▸ **PAGE EXTRACT**:
———

Below are the best examples of said template on how to use great stock characters, the huge difference is the following series ran with them. Gave the characters nuance and foibles. Not only stock characters, but real, well-rounded people we got to know. They weren’t always right or even good, but always human and always, always funny!

“The Mary Tyler Moore Show” -every show has the main kid, the well balanced one- usually told from this character’s POV, they tend to balance out the wackiness created by the others; Mary Richards was the sane one who balanced everyone else out. Dorothy from “The Golden Girls” and Andy Taylor on “The Andy Griffith Show” did the same on their respective series.

Cheers” -the dumb one, Ernie “Coach” Pantuso, was mostly a dim-bulb, but once in a while he would say something very sensible and wise. Occasionally they will exhibit more wisdom and sanity than anyone else. Rose from “The Golden Girls often did the same; a real putz, with stupid stories and nearly insane form of naivety but would surprise everyone with her wisdom and tough competitive streak. Diane Chambers was a great character because she was high-strung, pretentious, so completely self-analyzing that she was often unaware of her surroundings and was ripe for a great insult. Despite being the best educated, she was at times, the dumbest, an huge irony indeed.

“The Andy Griffith Show”, the buffoon- Sometimes these are separated into two different characters or combined with the dummy, in the case of Barney Fife from he was three. Another great angel to write a character from as they could grind him in the dirt and humiliate him anyway possible, but often would have the audience feel his pain and empathize with him. Andy would go to great lengths to protect Barney’s feelings from being hurt. Barney was easy to relate to, but easier to laugh at. Ted Baxter was another great example, slightly more destructive than Fife with his rampaging ego as a TV weatherman. Always good for a laugh, but occasionally would surprise everyone with his courage.

Everybody Loves Raymond” is a perfect example of a modern series with classic ingredients. Ray’s wife was the sane one, usually, while her in-laws were definitely a mix bag of buffoons and dummies and all the other archetypes. Husband Ray was somewhere in the middle and often exhibited all these traits.

“Sanford & Son” – Son Lamont was the steady, usually the rational mind while his father Fred was the schemer, the conniving and constantly played mind games with his son to keep him home. Both characters filled most of the stock character roles/archetypes. The strong supporting cast filled out everything else- especially friend Grady Wilson as the dumb one and sister-in-law Esther Anderson as Fred’s nemesis. Despite the quarreling between father and son, they loved each other deeply and would do anything for each other when called for.

———

▸ **AVAILABLE DATA**:
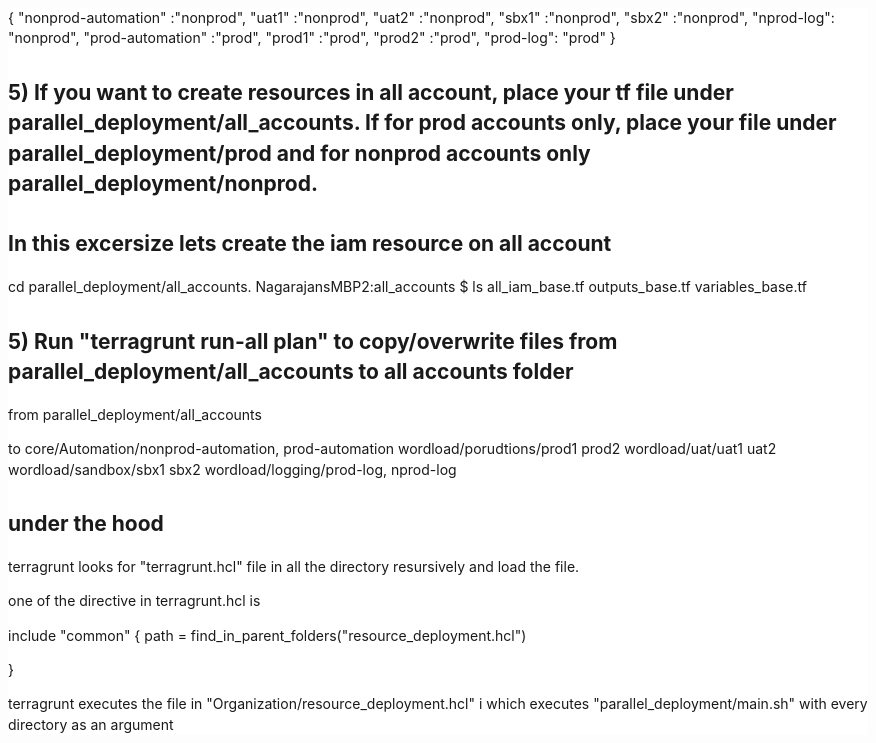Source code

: {
    "nonprod-automation" :"nonprod",
    "uat1" :"nonprod",
    "uat2" :"nonprod",
    "sbx1" :"nonprod",
    "sbx2" :"nonprod",
    "nprod-log": "nonprod",
    "prod-automation" :"prod",
    "prod1" :"prod",
    "prod2" :"prod",
    "prod-log": "prod"
}

## 5) If you want to create resources in all account, place your tf file under parallel_deployment/all_accounts. If for prod accounts only, place your file under parallel_deployment/prod and for nonprod accounts only parallel_deployment/nonprod. 
## In this excersize lets create the iam resource on all account 

cd parallel_deployment/all_accounts.
NagarajansMBP2:all_accounts $ ls
all_iam_base.tf         outputs_base.tf         variables_base.tf


## 5) Run "terragrunt run-all plan" to copy/overwrite files from parallel_deployment/all_accounts to all accounts folder

from parallel_deployment/all_accounts

to
core/Automation/nonprod-automation, prod-automation
wordload/porudtions/prod1 prod2
wordload/uat/uat1 uat2
wordload/sandbox/sbx1 sbx2
wordload/logging/prod-log, nprod-log

## under the hood ##
terragrunt looks for "terragrunt.hcl" file in all the directory resursively and load the file.

one of the directive in terragrunt.hcl is

include "common" {
  path = find_in_parent_folders("resource_deployment.hcl")

}

terragrunt executes the file in "Organization/resource_deployment.hcl" i which executes "parallel_deployment/main.sh" with every directory as an argument 
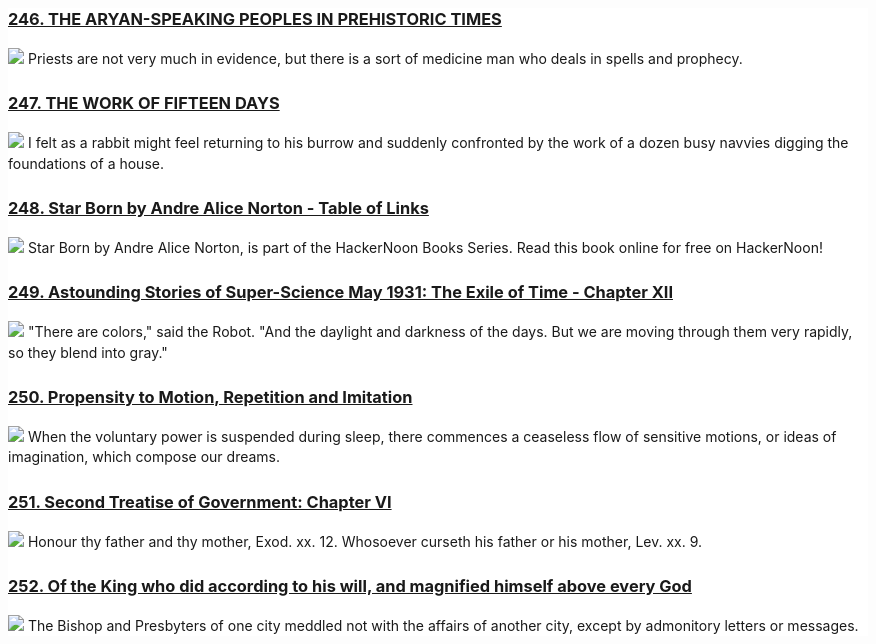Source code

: ### [246. THE ARYAN-SPEAKING PEOPLES IN PREHISTORIC TIMES](https://hackernoon.com/the-aryan-speaking-peoples-in-prehistoric-times)
![](https://cdn.hackernoon.com/images/avQYvrjJIBaKPhWX8YvQNBgKlXv2-3ev3lkz.jpeg)
Priests are not very much in evidence, but there is a sort of medicine man who deals in spells and prophecy.

### [247. THE WORK OF FIFTEEN DAYS](https://hackernoon.com/the-war-of-the-worlds-chapter-vi-the-work-of-fifteen-days)
![](https://cdn.hackernoon.com/images/avQYvrjJIBaKPhWX8YvQNBgKlXv2-ne93k9n.jpeg)
 I felt as a rabbit might feel returning to his burrow and suddenly confronted by the work of a dozen busy navvies digging the foundations of a house.

### [248. Star Born by Andre Alice Norton - Table of Links](https://hackernoon.com/star-born-by-andre-alice-norton-table-of-links)
![](https://cdn.hackernoon.com/images/t4EWQ6W18hPhx6xE6pfPwMH58EL2-t493kgq.jpeg)
Star Born by Andre Alice Norton, is part of the HackerNoon Books Series. Read this book online for free on HackerNoon!

### [249. Astounding Stories of Super-Science May 1931: The Exile of Time - Chapter XII](https://hackernoon.com/astounding-stories-of-super-science-may-1931-the-exile-of-time-chapter-xii)
![](https://cdn.hackernoon.com/images/eYmBPfrqu8d2TdijQi8nkPK2yGl2-sr93jas.jpeg)
"There are colors," said the Robot. "And the daylight and darkness of the days. But we are moving through them very rapidly, so they blend into gray."

### [250. Propensity to Motion, Repetition and Imitation ](https://hackernoon.com/propensity-to-motion-repetition-and-imitation)
![](https://cdn.hackernoon.com/images/5wpKgV75aONqkTJlafw2yQmK9yd2-vn93op9.jpeg)
When the voluntary power is suspended during sleep, there commences a ceaseless flow of sensitive motions, or ideas of imagination, which compose our dreams.

### [251. Second Treatise of Government: Chapter VI ](https://hackernoon.com/second-treatise-of-government-chapter-vi)
![](https://cdn.hackernoon.com/images/pAFO4E8fq4WoAyIPm0Kq8kOF7U82-whe3iv7.jpeg)
Honour thy father and thy mother, Exod. xx. 12. Whosoever curseth his father or his mother, Lev. xx. 9.

### [252. Of the King who did according to his will, and magnified himself above every God](https://hackernoon.com/chapter-xiii)
![](https://cdn.hackernoon.com/images/MQulqp7rmAMYbiwlEJ9nr4firgx2-58a3jm4.jpeg)
The Bishop and Presbyters of one city meddled not with the affairs of another city, except by admonitory letters or messages.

———

▸ **WHAT THIS EXERCISE ASKS**:
- A) Answer these questions using the piece on sitcom stock characters:
(i) On "The Mary Tyler Moore Show," which character was the sane one who balanced everyone else out?
(ii) What was Ted Baxter's job?
(iii) In "Sanford & Son," who is named as Fred's nemesis?
- B) From the piece on sitcom stock characters, turn the paragraph beginning "“Sanford & Son” – Son Lamont" into a short bulleted list that keeps its main facts.

▸ **ANSWERS BELOW**:
- A)
(i) Mary Richards
(ii) TV weatherman
(iii) His sister-in-law, Esther Anderson

- B)
- Lamont, the son, is steady and usually the rational mind.
- Fred, his father, is the conniving schemer who constantly plays mind games with Lamont to keep him home.
- Between them, the two characters fill most of the stock character roles.
- The strong supporting cast fills out the rest, especially friend Grady Wilson as the dumb one and sister-in-law Esther Anderson as Fred's nemesis.
- Despite their quarreling, father and son love each other deeply and would do anything for each other when called for.